BUFFALO, N.Y. (WKBW) — Right now, Downtown Buffalo is desolate.
A normally pretty busy business city is dead. Businesses are closed up for the foreseeable future, with no opening date in sight.
The spot that you usually have your morning coffee or afternoon lunch is dark inside.
There will come a time the tide will turn, and the open signs will turn on once again. Many wonder what that could look like.
“There’s no playbook for this,” said Buffalo Niagara Partnership CEO Dottie Gallagher.
Gallagher says when the economy opens back up, there will be businesses that won’t be able to come back.
“We were at full employment here,” she said. “That has never happened in the history of Western New York.”
“Maybe we’re changing and speeding up the way the workforce is going to look like in the future,” said A.J. Baynes of the Amherst Chamber of Commerce. “Maybe people will work from home two days a week, and we won’t take such a large footprint in office space moving forward.”
The service industry has taken a huge hit. Restaurants unable to operate as normal. Some are offering takeout, others have closed their doors altogether.
“If there’s anything we’re learning now more than ever, it’s that companies need to pivot the delivery of services,” Baynes said.
“The National Restaurant Association is estimating as much as 5-12% of restaurants never open their doors again,” said Chuck Mauro, owner of 800 Maple, Rocco’s, J.T.’s and Siena.
Mauro says his businesses have had to furlough all employees, and have just now started getting back into takeout to remain relevant.
“It goes down the the suppliers, the farmer, to the guy who is fixing the truck tire, and that affects unemployment tremendously,” he said.

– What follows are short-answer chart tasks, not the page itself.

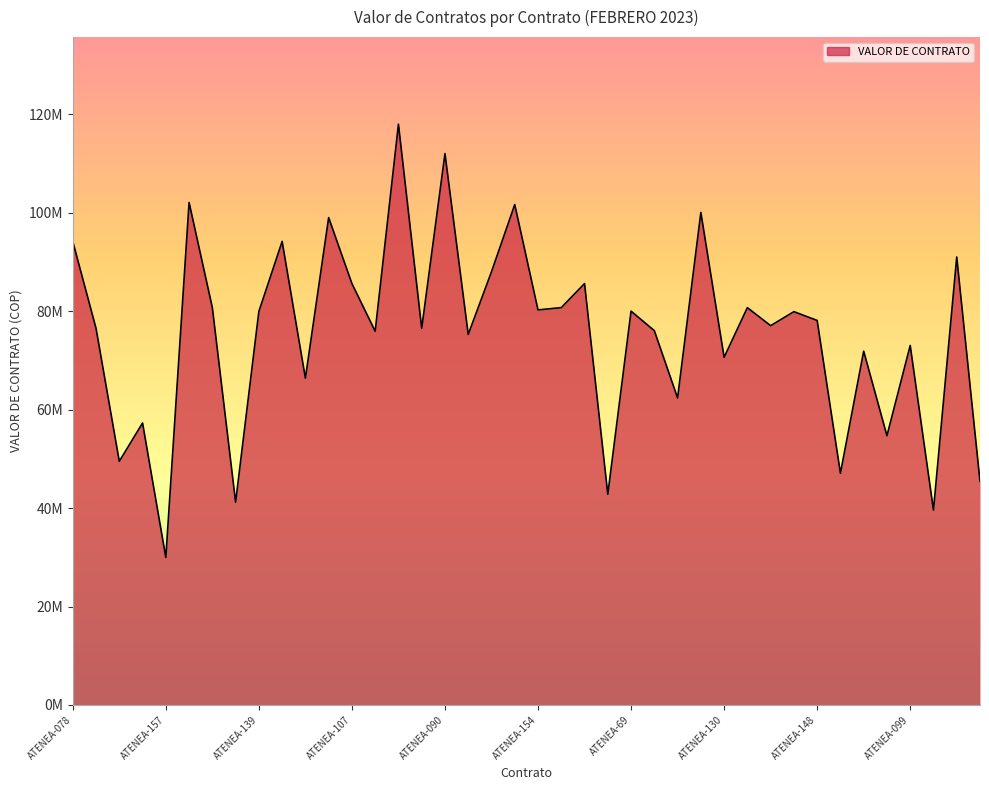

Does the chart have visible grid lines?

No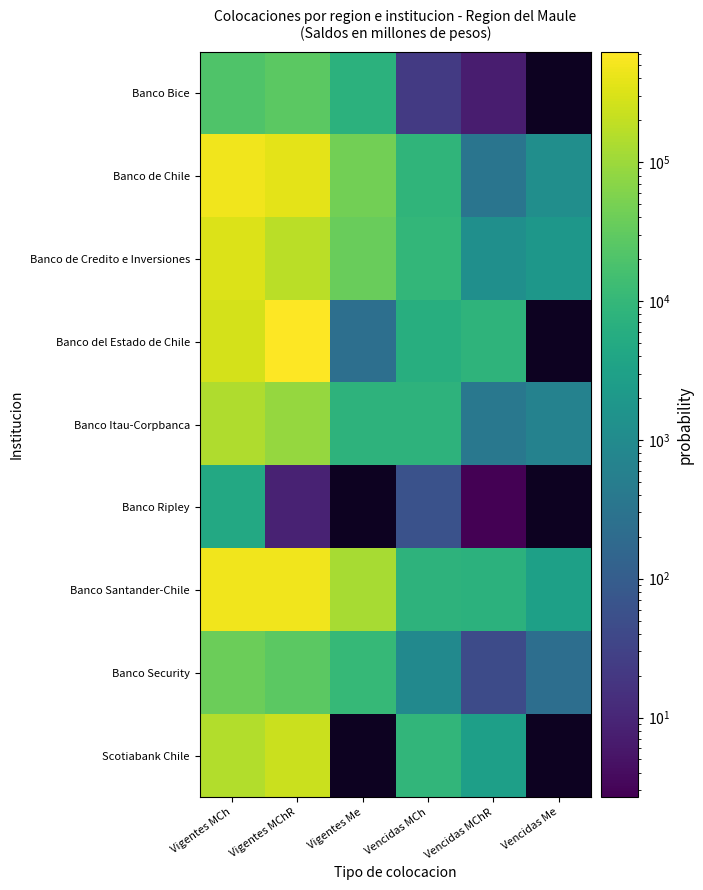

Where does the Banco de Credito e Inversiones series first go above 37555?

Vigentes MCh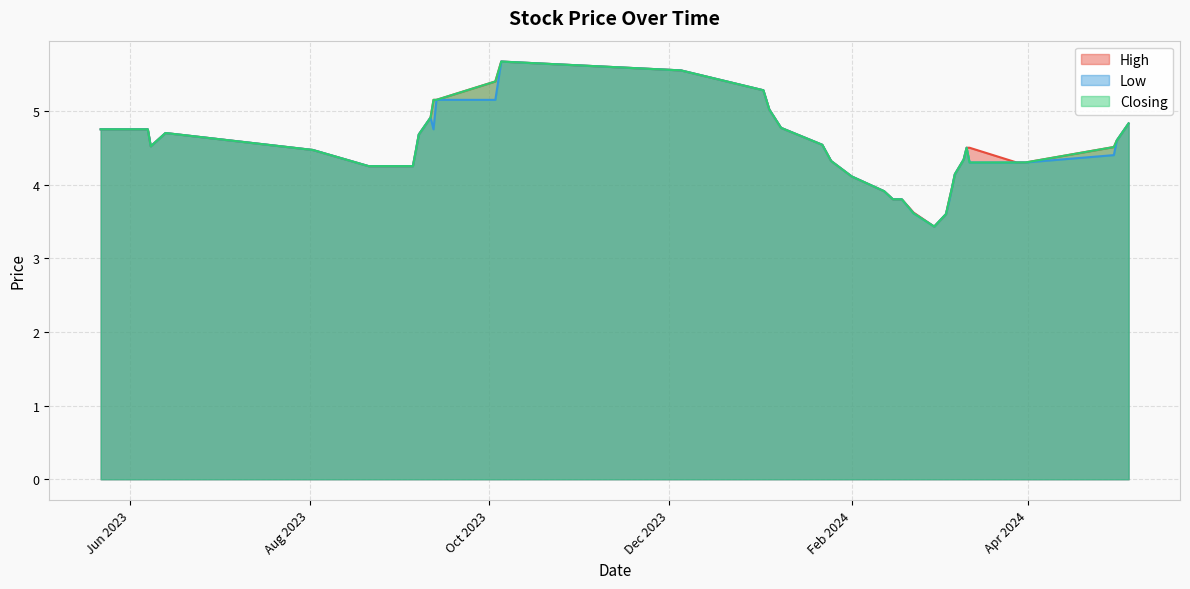

What is the total value across all series at 39?

14.2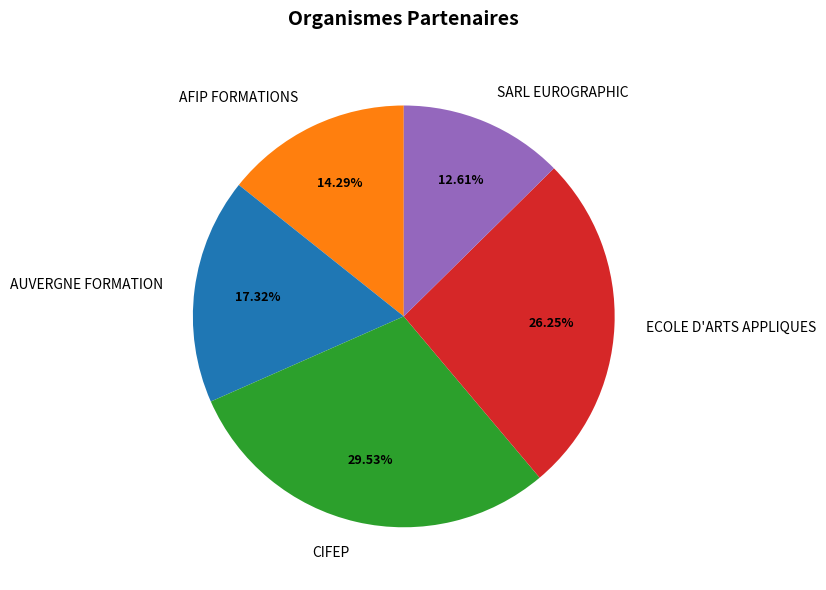

Does CIFEP represent more than half of the total?

No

For the week ending April 25, Baynes says 10,086 people filed for unemployment in Erie County alone.
For Mauro, when restaurants open, there will be a 25% reduction in staff right from the beginning.
Everyone agrees it will take time to build back the economy, Gallagher says there is a silver lining. She says the partnership has received several “site” inquiries from some businesses downstate, and others looking toward Buffalo as an expansion city.
“So as to not be all concentrated in a New York City building for example,” she said. “To spread the risk, and the opportunities right now makes Buffalo very attractive for that.”
“The hope is the WNY economy is going to come back strong but is going to take some time,” Baynes said.